- [SHORT PROBLEM A]
Update the records below by replacing every "building" with "structure" and leaving everything else unchanged. Omit the pictures from your version.

Cerro de Pasco Resources controls 423M oz silver equivalent in Peruvian tailings with strategic gallium. Analysis of investment case, catalysts & risks.

  • Silver prices have increased significantly from $15.50 per ounce in December 2018, with recent trading exceeding $80 per ounce in late 2025/early 2026, representing gains of over 400%.
  • Recent drilling confirmed significant gallium deposits (53.2 g/t average), positioning CDPR to supply a critical mineral where China controls 98% of global production.
  • Tailings reprocessing eliminates 40% of typical mining costs, with extraction expenses between $1-$2 per tonne versus $2-$200 for conventional mining.
  • The company secured a historic land easement and has strengthened its social license through formal agreements with the Quiulacocha community.
  • Quiulacocha tailings contain an estimated 423 million ounces of silver equivalent already extracted material requiring no traditional mining operations.

As silver prices breach multi-decade highs and geopolitical tensions amplify demand for safe-haven assets, Cerro de Pasco Resources Inc. (TSXV: CDPR) presents investors with leveraged exposure to both precious metals momentum and critical mineral supply chains. The Vancouver-based company controls what it describes as the world's largest above-ground metal resource: the Quiulacocha Tailings Storage Facility in Peru's historic Pasco mining region. As Guy Goulet, CEO of Cerro de Pasco stated,

“We own the mineral rights on what we expect to be the largest above ground mineral resource on the planet.” 

The investment case transcends typical exploration risk. Unlike junior miners dependent on speculative discoveries, CDPR's flagship asset comprises 75 million tonnes of previously extracted material containing silver, zinc, copper, gold, and lead. Recent drilling revealed significant concentrations of gallium and indium, two strategic metals critical to defense applications, semiconductors, and renewable energy technologies.

The macroeconomic backdrop reinforces the opportunity. Silver markets recorded supply deficits for four consecutive years (2021-2024), with 2024's shortfall reaching 149 million ounces driven by record industrial consumption of 680.5 million ounces, according to the Silver Institute's World Silver Survey 2025. The institute projects 2025 to mark the fifth consecutive year of deficit at 117.6 million ounces. Photovoltaic demand alone reached 197.6 million ounces in 2024, having more than tripled since 2015.

Company Overview: Legacy Infrastructure, Modern Opportunity

Cerro de Pasco Resources operates from a foundation of historic mining infrastructure in Peru's Pasco region, approximately 175 kilometers northeast of Lima. The company holds 100% interest in the El Metalurgista mining concession covering 95.74 hectares, including mineral rights to 57 hectares of the Quiulacocha Tailings Storage Facility. This deposit accumulated material from 1906 through 1992, representing decades of production from what was once Peru's most significant silver producer.

- [SHORT PROBLEM B]
In the article on Cerro de Pasco Resources, list every metal named in the paragraph that begins "The investment case transcends typical exploration risk."

- [INFORMATION GIVEN]
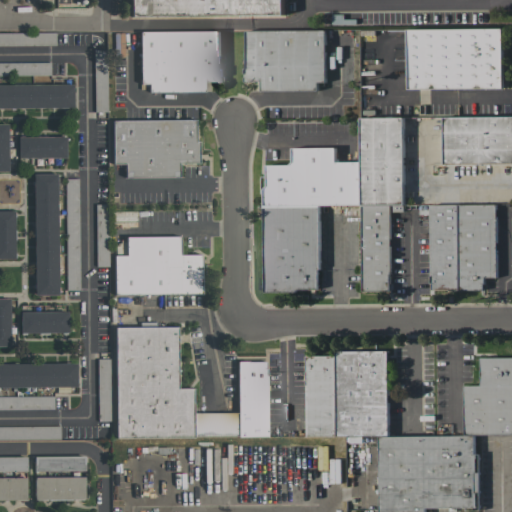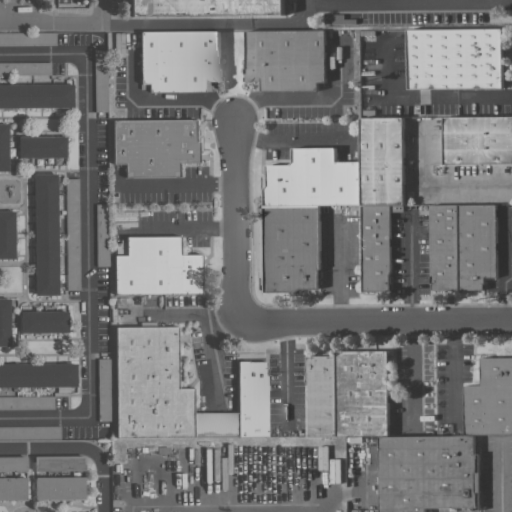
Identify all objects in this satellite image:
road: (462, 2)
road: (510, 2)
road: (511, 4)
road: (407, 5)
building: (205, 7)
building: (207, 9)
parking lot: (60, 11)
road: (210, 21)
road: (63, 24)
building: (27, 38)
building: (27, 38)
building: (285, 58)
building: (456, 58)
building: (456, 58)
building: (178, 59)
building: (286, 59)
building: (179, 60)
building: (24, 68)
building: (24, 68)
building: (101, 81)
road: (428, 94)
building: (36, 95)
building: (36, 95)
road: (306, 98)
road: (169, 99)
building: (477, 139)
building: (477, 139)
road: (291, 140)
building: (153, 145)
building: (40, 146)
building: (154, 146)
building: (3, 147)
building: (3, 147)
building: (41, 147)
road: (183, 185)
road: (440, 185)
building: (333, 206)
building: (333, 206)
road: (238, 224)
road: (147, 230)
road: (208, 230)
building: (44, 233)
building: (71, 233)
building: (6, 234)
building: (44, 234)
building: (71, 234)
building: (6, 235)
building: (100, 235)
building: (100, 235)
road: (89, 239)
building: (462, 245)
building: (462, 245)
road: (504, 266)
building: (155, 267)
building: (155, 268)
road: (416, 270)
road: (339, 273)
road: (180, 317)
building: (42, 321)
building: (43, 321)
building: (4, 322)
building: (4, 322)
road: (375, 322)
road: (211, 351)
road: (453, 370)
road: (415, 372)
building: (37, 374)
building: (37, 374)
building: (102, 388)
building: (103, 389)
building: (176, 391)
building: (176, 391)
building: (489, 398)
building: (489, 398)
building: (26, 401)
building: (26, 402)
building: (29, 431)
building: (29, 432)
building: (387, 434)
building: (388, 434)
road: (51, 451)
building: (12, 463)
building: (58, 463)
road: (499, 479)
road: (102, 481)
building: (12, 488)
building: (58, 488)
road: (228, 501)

- [EXPECTED OUTPUT A]
Identify all objects in this satellite image:
road: (462, 2)
road: (510, 2)
road: (511, 4)
road: (407, 5)
structure: (205, 7)
structure: (207, 9)
parking lot: (60, 11)
road: (210, 21)
road: (63, 24)
structure: (27, 38)
structure: (27, 38)
structure: (285, 58)
structure: (456, 58)
structure: (456, 58)
structure: (178, 59)
structure: (286, 59)
structure: (179, 60)
structure: (24, 68)
structure: (24, 68)
structure: (101, 81)
road: (428, 94)
structure: (36, 95)
structure: (36, 95)
road: (306, 98)
road: (169, 99)
structure: (477, 139)
structure: (477, 139)
road: (291, 140)
structure: (153, 145)
structure: (40, 146)
structure: (154, 146)
structure: (3, 147)
structure: (3, 147)
structure: (41, 147)
road: (183, 185)
road: (440, 185)
structure: (333, 206)
structure: (333, 206)
road: (238, 224)
road: (147, 230)
road: (208, 230)
structure: (44, 233)
structure: (71, 233)
structure: (6, 234)
structure: (44, 234)
structure: (71, 234)
structure: (6, 235)
structure: (100, 235)
structure: (100, 235)
road: (89, 239)
structure: (462, 245)
structure: (462, 245)
road: (504, 266)
structure: (155, 267)
structure: (155, 268)
road: (416, 270)
road: (339, 273)
road: (180, 317)
structure: (42, 321)
structure: (43, 321)
structure: (4, 322)
structure: (4, 322)
road: (375, 322)
road: (211, 351)
road: (453, 370)
road: (415, 372)
structure: (37, 374)
structure: (37, 374)
structure: (102, 388)
structure: (103, 389)
structure: (176, 391)
structure: (176, 391)
structure: (489, 398)
structure: (489, 398)
structure: (26, 401)
structure: (26, 402)
structure: (29, 431)
structure: (29, 432)
structure: (387, 434)
structure: (388, 434)
road: (51, 451)
structure: (12, 463)
structure: (58, 463)
road: (499, 479)
road: (102, 481)
structure: (12, 488)
structure: (58, 488)
road: (228, 501)

- [EXPECTED OUTPUT B]
silver, zinc, copper, gold, lead, gallium, indium